To use an example of something I hate, think of what happens when you take 11 grown men and ask them to kick a clump of leather around grass. Could you take the 11 greatest players in the world and necessarily make them into a great team? That’s debatable, because there are too many egos in one place. Each of them were considered the best kicker of things at their club three minutes ago. Why do you think England’s national side have won fuck all since 1966?

Most supergroups are awful. Former Van Halen replacement for David Lee Roth, tequila salesman and occasional Bette Midler lookalike Sammy Hagar formed Chickenfoot with VH’s equally ousted bass player Michael Anthony, along with Joe Satriani and Red Hot Chili PeppersChad Smith. Before the album was released, Hagar prematurely declared the record as being better than Led Zeppelin. Similar to Lou Reed’s claims before teaming up with Metallica on the much derided Lulu.

2011’s SuperHeavy answered the immortal question; what would it sound like if Mick Jagger, Joss Stone, Damian Marley and Dave Stewart made a shit album? The answer, unsurprisingly, was “shit”. And does any made up word send shivers down the spine quite like McBusted?

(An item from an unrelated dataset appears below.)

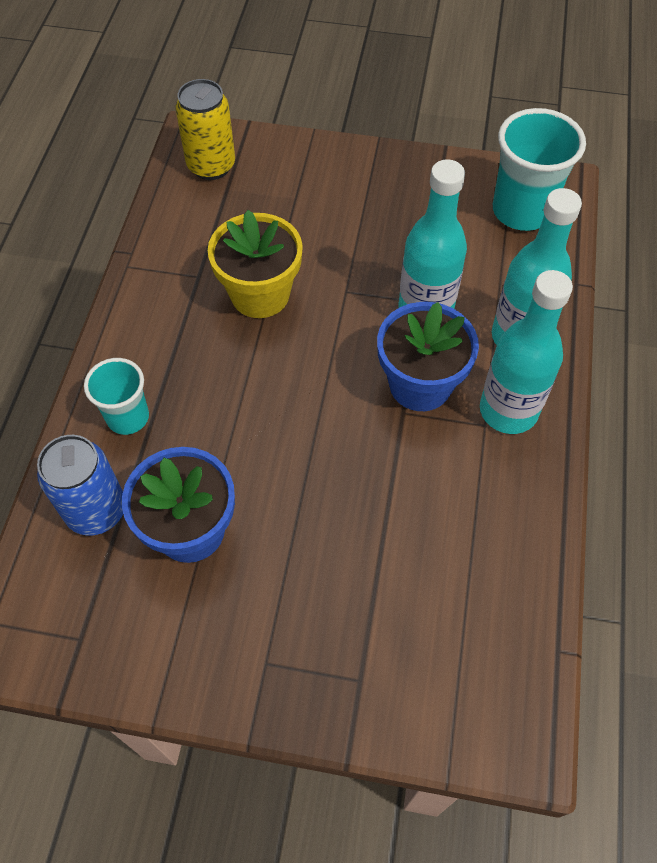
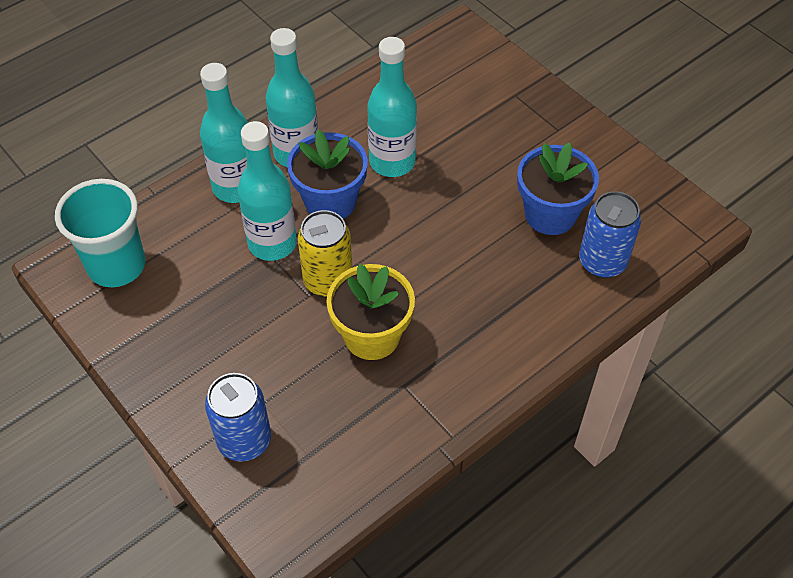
camera: 140 degrees left, 5 degrees down
(128, 417) = (540, 308): turquoise cup -> none
(211, 166) = (298, 492): yellow can -> yellow can (328, 281)
(282, 169) = (244, 440): none -> blue can
(408, 472) = (392, 162): none -> turquoise bottle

As Cosmic Slop continues to bore, irritate and exist, check out exisiting editions to be bored and irritated.

There are some exceptions, though. I’m not the biggest fan of the 60s British blues groups (much prefer the real thing), but there’s no doubt that Cream delivered the goods.  Clapton had another supergroup with Ginger Baker called Blind Faith (also featuring Steve Winwood and Ric Grech from Family) which was decidedly less successful.

Emerson Lake and Palmer may be easy to ridicule seeing as they basically ended up epitomising prog rock’s worst excesses, but their first couple of albums are wildly inventive and undoubtedly awe inspiring for their musicianship. In fact, prog rock seems to be the natural home of the supergroup. Most of them feature Dream Theater’s Mike Portnoy (Transatlantic, Liquid Tension Experiment, Metal Allegiance, Winery Dogs, Flying Colors, Yellow Matter Custard, Adrenaline Mob – seriously, Mike, one band is enough).

There’s a charm to the first Travelling Wilbury’s album. It genuinely sounds like an unpretentious lark on the part of George Harrison, Bob Dylan, Roy Orbison, Tom Petty and Jeff Lynne. It’s kind of cool to imagine sitting in the kitchen they wrote these songs in, none of which match these musicians main body of work, but it clearly wasn’t designed to do so. It’s even more fun to see the lighter side of Bob Dylan in full display on songs like Tweeter and the Monkey Man and Dirty World (the first line of which, Dylan’s nasel whine unconvincingly declares “He loves your sexy body”).

But that would have been enough. The second Wilbury’s album, amusingly titled Vol. 3 and recorded after the death of Orbison and is pretty difficult to get all the way through. Not that the material is dreadful, just decidedly average. Since Orbison’s death, the dynamic was completely off and the lark that the first album provided was absent in the second.

In fact, this seems to be the recurring theme. If a supergroup is any good, it usually only lasts one album before the novelty starts to wear off.  So perhaps it is good that Prophets of Rage are only planning on doing a few shows.


Madonna seems to think that people reacted negatively to her Prince tribute because she is a woman in her 50s. That’s not true. It just sucked.

Beyonce and Jay-Z‘s joint album regarding rumours about their marriage came together quickly, didn’t it? It is almost as if what I said the other week about the whole affair being a publicity stunt was – gasp! – true!

Justin Bieber complaining about the “fakeness” of award shows is like me complaining about poorly written content. Sure, you might agree with him in principle, but #irony.